As I noted above, I think there is always a temptation to hear a passage from the older scriptures, inherited from the ancient stories of Israel, as being “fulfilled” in a story told in the later scriptures, formed by the early Church. This pattern draws on a flat reading of the statement by Jesus that “everything written about me in the law of Moses, the prophets, and the psalms must be fulfilled” (Luke 24:44). It fosters a perspective that sees everything in Hebrew Scriptures as material that Jesus “brought to fulfilment”. It contains an implicit ideology that anything that took place in Judaism was “incomplete” and “in need of fulfilment”. The pathway into supercessionism is clear. For further discussion of supercessionism, see https://johntsquires.com/tag/supercessionism/
By contrast, I think that each of these paired passages can be read in a way that accords greater value to the Hebrew Scripture texts. I am reminded of what Richard B. Hays has written about in his book Echoes of Scripture in the Gospels (Baylor, 2017). Hays describes what he labels as figural reading, which is to read back from the Gospel into the older texts and see patterns and figures at work that may not have been evident at the time they were created.
The later texts in the New Testament can throw light on the passages in Hebrew Scripture, without insisting that hey “predict Jesus” and are “fulfilled” in Jesus. We can notice, not only how the NT writers shaped their words in ways that drew from Hebrew Scripture passages, but also how the internal dynamics in the later texts both utilise and illuminate those earlier passages, drawing forth from them new levels of meaning.

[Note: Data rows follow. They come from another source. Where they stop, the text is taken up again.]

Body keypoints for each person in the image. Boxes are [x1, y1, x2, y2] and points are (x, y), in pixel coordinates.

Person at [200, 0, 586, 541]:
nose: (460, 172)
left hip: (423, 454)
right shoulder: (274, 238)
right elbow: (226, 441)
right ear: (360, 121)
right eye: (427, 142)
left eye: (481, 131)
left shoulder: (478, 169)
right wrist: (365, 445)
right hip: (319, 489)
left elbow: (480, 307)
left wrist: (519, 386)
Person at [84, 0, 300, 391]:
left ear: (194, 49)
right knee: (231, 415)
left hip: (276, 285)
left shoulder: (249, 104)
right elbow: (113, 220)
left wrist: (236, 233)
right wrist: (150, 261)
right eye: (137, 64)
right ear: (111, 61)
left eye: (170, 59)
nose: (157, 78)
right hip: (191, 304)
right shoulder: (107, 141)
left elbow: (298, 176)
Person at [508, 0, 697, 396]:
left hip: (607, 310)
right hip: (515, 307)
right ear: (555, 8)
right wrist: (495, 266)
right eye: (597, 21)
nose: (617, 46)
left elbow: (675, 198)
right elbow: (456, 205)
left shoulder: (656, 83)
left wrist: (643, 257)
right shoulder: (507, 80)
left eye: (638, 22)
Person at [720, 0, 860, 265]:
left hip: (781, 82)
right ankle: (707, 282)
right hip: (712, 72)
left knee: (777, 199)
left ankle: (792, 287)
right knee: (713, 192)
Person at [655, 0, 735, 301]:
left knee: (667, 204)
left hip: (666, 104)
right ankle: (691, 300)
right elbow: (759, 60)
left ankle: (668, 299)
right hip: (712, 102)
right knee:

As the blurb for this book states, “He shows how each Gospel artfully uses scriptural echoes to re-narrate Israel’s story [and] to assert that Jesus is the embodiment of Israel’s God.” I think that is a really helpful way to think about how the paired passages work together, informing and enlightening each other. And that’s an appropriate thing to be looking for in those season of Epiphany—mutual understanding and enlightenment!